Every scores_*.csv has columns: Doc_ID, one column per dimension (alphabetical), document_length.

Common invocations

Quickest: use a CSV with paper defaults.

lmsy-w2v-rfs run --input transcripts.csv --input-format csv \
  --text-col transcript --id-col call_id --out runs/rfs2021

Paper-faithful CoreNLP, 8 threads, all three scoring methods:

lmsy-w2v-rfs download-corenlp             # one time
lmsy-w2v-rfs run \
  --input transcripts.csv --input-format csv \
  --text-col transcript --id-col call_id \
  --out runs/corenlp8 \
  --preprocessor corenlp --n-cores 8

Fast spaCy path with custom seeds:

lmsy-w2v-rfs run \
  --input transcripts.csv --input-format csv \
  --text-col transcript --id-col call_id \
  --seeds my_seeds.txt \
  --preprocessor spacy --spacy-model en_core_web_sm --n-cores 8 \
  --out runs/spacy_custom

Directory of SEC filings, static MWE list post-pass, ZCA whitening:

lmsy-w2v-rfs run \
  --input ./10k_filings/ --input-format directory --glob-pattern "*.txt" \
  --mwe-list finance --zca-whiten \
  --out runs/10k

JSON Lines input, no parser, rely on gensim Phrases only:

lmsy-w2v-rfs run \
  --input dump.jsonl --input-format jsonl \
  --text-key body --id-key id \
  --preprocessor none --phrase-min-count 5 \
  --out runs/jsonl_demo

download-corenlp

Installs Stanford CoreNLP into $LMSY_W2V_RFS_HOME/corenlp (or ~/.cache/lmsy_w2v_rfs/corenlp if the env var is unset). Delegates to stanza.install_corenlp. Prints the install path on completion.

Required once before the first --preprocessor corenlp run. Takes no flags.
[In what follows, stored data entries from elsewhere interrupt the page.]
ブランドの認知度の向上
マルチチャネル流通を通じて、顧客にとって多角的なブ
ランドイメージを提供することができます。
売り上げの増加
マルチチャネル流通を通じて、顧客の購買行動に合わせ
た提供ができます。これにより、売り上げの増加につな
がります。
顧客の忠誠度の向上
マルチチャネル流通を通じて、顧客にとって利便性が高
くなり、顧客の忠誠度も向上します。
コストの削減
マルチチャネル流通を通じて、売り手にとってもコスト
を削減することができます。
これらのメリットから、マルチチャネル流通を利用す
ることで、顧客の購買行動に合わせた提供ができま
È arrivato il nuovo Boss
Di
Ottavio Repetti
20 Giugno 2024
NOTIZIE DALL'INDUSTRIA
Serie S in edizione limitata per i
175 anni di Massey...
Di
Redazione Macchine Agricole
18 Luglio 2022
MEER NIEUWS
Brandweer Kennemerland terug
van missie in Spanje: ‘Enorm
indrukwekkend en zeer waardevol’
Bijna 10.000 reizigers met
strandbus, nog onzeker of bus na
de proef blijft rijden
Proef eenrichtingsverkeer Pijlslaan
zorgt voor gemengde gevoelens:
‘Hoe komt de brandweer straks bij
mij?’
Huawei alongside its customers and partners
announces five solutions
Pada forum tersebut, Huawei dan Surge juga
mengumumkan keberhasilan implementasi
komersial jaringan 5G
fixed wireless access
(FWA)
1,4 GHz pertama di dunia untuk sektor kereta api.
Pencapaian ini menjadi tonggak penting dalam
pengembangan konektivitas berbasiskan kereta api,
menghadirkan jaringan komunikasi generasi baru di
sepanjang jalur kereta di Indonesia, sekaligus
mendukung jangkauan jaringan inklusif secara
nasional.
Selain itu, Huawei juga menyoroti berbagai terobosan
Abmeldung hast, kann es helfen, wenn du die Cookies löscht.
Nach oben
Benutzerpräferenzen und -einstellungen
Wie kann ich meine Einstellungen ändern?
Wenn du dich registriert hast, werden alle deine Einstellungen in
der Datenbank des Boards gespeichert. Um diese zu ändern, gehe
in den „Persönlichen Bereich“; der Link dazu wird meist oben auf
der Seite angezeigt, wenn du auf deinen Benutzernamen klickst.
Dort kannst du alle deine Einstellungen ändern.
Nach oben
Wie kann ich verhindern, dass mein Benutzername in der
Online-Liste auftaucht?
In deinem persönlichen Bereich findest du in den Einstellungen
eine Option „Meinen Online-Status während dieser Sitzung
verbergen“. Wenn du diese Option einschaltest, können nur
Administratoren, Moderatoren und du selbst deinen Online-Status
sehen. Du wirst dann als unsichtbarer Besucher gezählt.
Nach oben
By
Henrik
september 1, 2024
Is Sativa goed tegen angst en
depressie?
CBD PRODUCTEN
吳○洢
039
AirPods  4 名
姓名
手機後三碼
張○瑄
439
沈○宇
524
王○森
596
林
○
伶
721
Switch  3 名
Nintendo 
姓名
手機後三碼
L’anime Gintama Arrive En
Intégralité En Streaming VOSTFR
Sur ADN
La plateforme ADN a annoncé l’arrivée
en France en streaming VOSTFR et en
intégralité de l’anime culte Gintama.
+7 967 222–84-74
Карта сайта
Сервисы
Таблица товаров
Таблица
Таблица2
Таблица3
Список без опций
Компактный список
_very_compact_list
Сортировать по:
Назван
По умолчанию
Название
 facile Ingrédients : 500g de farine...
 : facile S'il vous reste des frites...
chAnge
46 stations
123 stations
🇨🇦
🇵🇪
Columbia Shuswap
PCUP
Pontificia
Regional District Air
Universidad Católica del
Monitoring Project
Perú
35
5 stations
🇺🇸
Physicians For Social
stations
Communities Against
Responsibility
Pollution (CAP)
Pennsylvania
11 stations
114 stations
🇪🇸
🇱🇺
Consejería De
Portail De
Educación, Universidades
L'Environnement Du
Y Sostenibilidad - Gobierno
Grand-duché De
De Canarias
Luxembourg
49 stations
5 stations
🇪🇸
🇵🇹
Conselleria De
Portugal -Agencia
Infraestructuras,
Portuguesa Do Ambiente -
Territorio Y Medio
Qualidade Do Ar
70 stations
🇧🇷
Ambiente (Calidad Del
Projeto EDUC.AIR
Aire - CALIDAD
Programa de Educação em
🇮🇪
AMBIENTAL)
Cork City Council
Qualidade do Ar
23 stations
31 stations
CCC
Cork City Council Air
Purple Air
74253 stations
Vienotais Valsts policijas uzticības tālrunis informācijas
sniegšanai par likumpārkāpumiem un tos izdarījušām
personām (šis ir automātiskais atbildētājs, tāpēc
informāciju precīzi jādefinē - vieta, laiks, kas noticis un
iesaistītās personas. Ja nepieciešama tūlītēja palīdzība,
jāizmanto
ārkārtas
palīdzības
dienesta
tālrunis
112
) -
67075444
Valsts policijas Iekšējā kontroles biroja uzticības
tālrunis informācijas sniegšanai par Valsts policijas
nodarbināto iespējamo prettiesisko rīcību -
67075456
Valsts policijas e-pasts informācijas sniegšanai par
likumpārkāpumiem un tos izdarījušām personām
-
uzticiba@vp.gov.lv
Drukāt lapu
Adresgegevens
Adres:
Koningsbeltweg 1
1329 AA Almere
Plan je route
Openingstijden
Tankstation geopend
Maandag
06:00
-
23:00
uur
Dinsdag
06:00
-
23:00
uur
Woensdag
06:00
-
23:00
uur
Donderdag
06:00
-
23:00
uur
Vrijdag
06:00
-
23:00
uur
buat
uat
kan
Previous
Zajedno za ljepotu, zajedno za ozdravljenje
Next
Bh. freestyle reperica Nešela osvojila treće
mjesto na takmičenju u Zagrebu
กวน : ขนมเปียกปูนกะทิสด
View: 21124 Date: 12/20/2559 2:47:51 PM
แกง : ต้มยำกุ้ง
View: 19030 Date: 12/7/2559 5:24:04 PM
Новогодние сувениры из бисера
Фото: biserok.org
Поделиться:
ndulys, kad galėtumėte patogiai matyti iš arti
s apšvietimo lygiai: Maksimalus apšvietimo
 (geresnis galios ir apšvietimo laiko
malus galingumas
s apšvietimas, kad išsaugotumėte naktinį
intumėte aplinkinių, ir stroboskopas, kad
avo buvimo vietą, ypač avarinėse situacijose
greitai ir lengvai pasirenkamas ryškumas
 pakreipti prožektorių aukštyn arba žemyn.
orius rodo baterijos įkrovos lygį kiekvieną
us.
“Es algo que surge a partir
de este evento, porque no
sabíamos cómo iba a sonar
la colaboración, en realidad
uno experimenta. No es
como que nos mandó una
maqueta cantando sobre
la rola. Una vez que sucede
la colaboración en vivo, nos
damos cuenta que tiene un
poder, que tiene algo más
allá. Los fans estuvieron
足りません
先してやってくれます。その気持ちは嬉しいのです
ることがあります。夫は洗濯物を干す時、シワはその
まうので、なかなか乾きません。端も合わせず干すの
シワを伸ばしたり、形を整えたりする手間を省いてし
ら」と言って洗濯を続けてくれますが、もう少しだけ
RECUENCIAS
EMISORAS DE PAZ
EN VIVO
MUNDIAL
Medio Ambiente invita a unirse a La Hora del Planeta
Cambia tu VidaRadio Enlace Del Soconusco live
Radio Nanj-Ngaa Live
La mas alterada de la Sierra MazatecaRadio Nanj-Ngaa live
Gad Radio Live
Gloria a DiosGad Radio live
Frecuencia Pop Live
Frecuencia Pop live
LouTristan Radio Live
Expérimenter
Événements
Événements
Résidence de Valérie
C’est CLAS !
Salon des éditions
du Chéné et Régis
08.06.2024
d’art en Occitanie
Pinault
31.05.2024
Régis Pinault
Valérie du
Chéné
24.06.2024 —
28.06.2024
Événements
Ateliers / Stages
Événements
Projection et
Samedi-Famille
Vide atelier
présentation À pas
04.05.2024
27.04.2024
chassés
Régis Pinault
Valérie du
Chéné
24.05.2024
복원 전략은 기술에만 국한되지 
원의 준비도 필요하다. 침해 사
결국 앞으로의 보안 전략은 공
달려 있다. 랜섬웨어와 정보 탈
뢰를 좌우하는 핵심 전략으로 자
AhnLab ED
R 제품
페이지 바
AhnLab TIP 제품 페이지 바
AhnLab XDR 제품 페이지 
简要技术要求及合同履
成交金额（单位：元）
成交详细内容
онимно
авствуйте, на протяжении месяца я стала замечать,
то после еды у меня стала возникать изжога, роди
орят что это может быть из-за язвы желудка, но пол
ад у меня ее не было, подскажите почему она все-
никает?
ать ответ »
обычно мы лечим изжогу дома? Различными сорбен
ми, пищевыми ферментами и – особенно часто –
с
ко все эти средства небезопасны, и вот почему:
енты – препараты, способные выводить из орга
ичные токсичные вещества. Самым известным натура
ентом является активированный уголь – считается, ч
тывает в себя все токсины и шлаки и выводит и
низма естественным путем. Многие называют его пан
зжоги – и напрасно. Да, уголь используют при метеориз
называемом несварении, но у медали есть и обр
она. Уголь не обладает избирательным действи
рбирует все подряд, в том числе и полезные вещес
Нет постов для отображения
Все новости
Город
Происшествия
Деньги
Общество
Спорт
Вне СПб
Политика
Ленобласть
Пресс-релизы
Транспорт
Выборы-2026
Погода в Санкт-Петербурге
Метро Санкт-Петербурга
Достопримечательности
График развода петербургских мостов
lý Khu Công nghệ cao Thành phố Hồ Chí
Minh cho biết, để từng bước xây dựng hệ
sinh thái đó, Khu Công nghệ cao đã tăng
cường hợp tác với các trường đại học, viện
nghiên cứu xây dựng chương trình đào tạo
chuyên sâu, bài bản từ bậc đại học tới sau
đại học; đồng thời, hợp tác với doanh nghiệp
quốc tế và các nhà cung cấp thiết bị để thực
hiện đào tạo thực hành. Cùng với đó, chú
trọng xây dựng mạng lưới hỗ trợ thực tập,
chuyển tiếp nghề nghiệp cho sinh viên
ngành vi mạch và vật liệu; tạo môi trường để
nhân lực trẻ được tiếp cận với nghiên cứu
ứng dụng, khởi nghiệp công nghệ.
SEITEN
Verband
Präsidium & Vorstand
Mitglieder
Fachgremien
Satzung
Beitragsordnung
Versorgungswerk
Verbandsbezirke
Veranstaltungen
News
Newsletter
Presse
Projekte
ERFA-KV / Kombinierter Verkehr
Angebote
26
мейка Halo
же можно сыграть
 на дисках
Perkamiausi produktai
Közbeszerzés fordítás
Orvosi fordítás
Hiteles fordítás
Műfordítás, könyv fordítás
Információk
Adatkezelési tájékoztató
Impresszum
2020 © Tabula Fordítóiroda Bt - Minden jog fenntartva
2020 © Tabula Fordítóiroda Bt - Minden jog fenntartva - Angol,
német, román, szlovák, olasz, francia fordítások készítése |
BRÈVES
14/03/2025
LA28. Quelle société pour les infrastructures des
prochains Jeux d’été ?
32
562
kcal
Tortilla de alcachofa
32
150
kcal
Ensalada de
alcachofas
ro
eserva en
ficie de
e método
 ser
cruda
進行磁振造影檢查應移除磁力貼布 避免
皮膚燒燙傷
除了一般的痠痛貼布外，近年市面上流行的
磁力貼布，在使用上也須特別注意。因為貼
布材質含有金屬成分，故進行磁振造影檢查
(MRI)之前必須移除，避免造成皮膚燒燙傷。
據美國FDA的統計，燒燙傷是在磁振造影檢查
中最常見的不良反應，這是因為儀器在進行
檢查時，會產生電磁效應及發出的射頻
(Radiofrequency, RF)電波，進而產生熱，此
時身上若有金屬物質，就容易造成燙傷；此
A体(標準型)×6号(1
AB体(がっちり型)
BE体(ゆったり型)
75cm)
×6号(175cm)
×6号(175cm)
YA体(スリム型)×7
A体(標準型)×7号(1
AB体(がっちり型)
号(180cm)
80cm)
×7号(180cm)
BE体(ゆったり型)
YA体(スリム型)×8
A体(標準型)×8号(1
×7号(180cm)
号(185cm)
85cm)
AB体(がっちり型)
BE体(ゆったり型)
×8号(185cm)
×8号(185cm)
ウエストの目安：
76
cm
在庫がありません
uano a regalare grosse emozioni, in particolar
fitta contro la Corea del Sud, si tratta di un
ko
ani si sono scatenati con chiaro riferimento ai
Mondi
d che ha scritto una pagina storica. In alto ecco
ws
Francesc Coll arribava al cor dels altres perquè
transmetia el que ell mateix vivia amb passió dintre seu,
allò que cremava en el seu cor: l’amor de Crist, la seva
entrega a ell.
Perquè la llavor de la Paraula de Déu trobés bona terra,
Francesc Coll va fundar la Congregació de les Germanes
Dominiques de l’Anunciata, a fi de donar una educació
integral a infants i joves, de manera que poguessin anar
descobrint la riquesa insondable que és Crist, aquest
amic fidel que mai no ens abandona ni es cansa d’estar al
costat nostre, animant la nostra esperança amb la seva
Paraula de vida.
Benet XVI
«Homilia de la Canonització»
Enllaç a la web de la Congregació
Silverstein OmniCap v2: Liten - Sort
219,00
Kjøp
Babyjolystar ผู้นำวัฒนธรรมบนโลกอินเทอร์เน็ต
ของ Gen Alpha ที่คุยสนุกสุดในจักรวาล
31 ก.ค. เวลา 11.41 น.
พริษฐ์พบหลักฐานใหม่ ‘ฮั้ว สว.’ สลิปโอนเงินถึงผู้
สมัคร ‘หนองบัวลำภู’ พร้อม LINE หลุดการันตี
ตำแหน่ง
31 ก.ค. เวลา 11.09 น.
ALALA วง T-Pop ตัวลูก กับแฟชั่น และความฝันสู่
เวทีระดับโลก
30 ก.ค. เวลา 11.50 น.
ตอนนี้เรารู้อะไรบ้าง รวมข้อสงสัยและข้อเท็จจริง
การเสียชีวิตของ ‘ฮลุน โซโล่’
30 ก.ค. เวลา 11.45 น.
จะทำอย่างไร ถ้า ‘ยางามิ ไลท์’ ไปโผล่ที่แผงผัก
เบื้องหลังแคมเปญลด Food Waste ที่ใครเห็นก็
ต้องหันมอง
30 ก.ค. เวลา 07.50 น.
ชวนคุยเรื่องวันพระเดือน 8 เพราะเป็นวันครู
Requires network access and ~1 GB free disk.

lmsy-w2v-rfs download-corenlp
# CoreNLP installed at: /Users/you/.cache/lmsy_w2v_rfs/corenlp

Getting help

Every subcommand prints its own help with --help:

lmsy-w2v-rfs --help
lmsy-w2v-rfs run --help
lmsy-w2v-rfs download-corenlp --help

The grouped output (input / output / seeds / phase 1 / phase 2 / word2vec / scoring) is the same structure used above.